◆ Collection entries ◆
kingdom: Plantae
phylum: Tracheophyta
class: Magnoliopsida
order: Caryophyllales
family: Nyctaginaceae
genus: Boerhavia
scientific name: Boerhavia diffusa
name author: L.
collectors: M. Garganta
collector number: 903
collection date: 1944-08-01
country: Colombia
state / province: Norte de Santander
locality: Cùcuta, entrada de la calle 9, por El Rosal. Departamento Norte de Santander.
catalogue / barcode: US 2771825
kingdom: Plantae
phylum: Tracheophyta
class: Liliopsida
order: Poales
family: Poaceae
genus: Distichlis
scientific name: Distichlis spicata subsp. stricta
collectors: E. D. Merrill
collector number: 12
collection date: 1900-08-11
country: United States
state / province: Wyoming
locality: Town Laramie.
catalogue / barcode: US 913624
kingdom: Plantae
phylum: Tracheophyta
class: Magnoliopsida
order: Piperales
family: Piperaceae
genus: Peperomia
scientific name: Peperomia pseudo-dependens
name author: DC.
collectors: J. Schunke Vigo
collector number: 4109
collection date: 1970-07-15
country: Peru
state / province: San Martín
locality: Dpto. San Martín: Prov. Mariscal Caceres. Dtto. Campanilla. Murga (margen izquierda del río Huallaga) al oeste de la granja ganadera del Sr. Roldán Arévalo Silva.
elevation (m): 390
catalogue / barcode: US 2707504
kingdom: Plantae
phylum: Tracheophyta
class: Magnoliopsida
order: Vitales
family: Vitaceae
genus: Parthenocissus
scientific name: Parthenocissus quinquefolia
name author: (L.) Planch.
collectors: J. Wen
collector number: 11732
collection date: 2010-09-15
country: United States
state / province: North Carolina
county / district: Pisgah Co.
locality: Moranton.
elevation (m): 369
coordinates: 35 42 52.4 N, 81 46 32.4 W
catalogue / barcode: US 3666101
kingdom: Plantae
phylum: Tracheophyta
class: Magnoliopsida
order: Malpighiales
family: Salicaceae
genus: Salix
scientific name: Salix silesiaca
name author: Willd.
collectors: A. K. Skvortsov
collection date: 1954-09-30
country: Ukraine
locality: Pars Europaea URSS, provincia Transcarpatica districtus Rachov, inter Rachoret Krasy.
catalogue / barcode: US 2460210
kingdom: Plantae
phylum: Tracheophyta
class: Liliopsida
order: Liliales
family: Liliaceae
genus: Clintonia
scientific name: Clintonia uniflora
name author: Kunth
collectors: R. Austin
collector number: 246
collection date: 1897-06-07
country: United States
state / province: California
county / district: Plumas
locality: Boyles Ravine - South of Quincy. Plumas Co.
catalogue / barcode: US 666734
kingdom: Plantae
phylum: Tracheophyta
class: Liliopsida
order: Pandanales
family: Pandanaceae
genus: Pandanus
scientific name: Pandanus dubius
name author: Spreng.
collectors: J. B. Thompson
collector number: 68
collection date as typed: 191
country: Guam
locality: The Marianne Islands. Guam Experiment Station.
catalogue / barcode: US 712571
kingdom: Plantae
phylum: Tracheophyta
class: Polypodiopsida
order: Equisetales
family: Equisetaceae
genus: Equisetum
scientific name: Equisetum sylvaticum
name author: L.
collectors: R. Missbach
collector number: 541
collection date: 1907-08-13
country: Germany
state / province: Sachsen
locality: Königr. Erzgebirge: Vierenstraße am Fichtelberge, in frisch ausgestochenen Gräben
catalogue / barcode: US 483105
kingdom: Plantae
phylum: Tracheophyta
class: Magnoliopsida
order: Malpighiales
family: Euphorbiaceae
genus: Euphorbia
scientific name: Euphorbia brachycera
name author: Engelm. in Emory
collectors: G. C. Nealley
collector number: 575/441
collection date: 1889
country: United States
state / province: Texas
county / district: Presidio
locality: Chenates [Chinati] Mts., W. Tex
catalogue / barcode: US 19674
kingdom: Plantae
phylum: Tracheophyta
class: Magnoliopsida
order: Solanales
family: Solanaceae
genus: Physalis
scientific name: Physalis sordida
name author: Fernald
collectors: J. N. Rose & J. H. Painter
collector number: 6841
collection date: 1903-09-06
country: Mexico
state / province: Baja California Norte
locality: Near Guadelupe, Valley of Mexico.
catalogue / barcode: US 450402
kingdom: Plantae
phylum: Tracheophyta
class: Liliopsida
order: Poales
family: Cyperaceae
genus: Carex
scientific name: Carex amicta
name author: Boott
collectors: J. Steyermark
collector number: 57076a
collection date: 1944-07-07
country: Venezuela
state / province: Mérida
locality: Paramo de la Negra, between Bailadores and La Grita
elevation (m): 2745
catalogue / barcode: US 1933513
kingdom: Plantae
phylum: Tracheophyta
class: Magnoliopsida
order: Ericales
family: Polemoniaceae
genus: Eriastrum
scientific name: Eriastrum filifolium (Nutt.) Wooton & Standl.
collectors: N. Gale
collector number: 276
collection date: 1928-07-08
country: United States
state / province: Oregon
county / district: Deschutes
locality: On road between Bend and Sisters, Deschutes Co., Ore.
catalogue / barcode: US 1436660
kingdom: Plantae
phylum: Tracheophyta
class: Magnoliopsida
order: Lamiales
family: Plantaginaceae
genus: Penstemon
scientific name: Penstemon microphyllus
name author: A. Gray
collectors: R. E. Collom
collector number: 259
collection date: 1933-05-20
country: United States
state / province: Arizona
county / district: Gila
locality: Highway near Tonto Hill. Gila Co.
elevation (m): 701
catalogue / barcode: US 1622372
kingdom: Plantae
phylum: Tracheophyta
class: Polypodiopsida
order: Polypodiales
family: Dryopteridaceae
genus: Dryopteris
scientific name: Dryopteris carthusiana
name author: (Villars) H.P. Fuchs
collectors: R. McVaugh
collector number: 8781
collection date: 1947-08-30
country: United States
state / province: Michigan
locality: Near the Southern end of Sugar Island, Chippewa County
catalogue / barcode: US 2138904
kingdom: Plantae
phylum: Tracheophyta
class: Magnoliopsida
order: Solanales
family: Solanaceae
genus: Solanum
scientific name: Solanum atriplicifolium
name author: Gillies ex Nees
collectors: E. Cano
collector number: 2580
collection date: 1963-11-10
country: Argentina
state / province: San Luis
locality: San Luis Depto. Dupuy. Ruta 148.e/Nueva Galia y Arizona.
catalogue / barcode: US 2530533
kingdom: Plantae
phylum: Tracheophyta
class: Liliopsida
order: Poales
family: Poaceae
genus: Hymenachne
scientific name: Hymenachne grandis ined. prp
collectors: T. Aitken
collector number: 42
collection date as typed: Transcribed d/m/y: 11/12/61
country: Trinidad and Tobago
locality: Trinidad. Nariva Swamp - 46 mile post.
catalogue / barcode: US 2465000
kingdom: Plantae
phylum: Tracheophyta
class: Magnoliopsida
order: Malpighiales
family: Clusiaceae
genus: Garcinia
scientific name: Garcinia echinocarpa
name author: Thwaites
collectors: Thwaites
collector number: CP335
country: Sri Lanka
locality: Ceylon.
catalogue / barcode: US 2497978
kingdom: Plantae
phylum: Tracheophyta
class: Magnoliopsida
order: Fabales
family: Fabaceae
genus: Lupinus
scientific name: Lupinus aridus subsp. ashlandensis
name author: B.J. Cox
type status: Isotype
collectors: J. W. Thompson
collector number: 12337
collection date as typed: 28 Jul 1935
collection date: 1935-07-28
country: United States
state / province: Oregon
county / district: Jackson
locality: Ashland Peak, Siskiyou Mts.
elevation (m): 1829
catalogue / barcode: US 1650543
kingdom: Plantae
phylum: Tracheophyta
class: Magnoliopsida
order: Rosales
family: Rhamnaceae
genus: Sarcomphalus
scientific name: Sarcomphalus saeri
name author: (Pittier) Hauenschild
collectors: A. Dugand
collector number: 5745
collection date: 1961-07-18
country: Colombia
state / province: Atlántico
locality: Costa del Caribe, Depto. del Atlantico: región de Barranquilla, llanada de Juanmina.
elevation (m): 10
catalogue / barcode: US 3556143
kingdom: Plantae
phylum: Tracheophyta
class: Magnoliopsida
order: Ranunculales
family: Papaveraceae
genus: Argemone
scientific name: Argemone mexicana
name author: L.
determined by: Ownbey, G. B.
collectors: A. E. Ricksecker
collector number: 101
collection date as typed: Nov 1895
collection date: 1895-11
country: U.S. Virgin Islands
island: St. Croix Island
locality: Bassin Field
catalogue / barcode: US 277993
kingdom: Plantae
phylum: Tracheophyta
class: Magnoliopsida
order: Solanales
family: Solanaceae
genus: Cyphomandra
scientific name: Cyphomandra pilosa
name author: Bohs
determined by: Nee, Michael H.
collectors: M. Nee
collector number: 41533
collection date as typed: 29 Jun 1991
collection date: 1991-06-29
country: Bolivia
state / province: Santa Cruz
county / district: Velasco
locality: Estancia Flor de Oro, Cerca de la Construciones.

◆ What you will do ◆
Rewrite the material from the line with "country: Bolivia" through the end of the material, replacing "locality" with "site" and leaving everything else unchanged.

◆ Complete response ◆
country: Bolivia
state / province: Santa Cruz
county / district: Velasco
site: Estancia Flor de Oro, Cerca de la Construciones.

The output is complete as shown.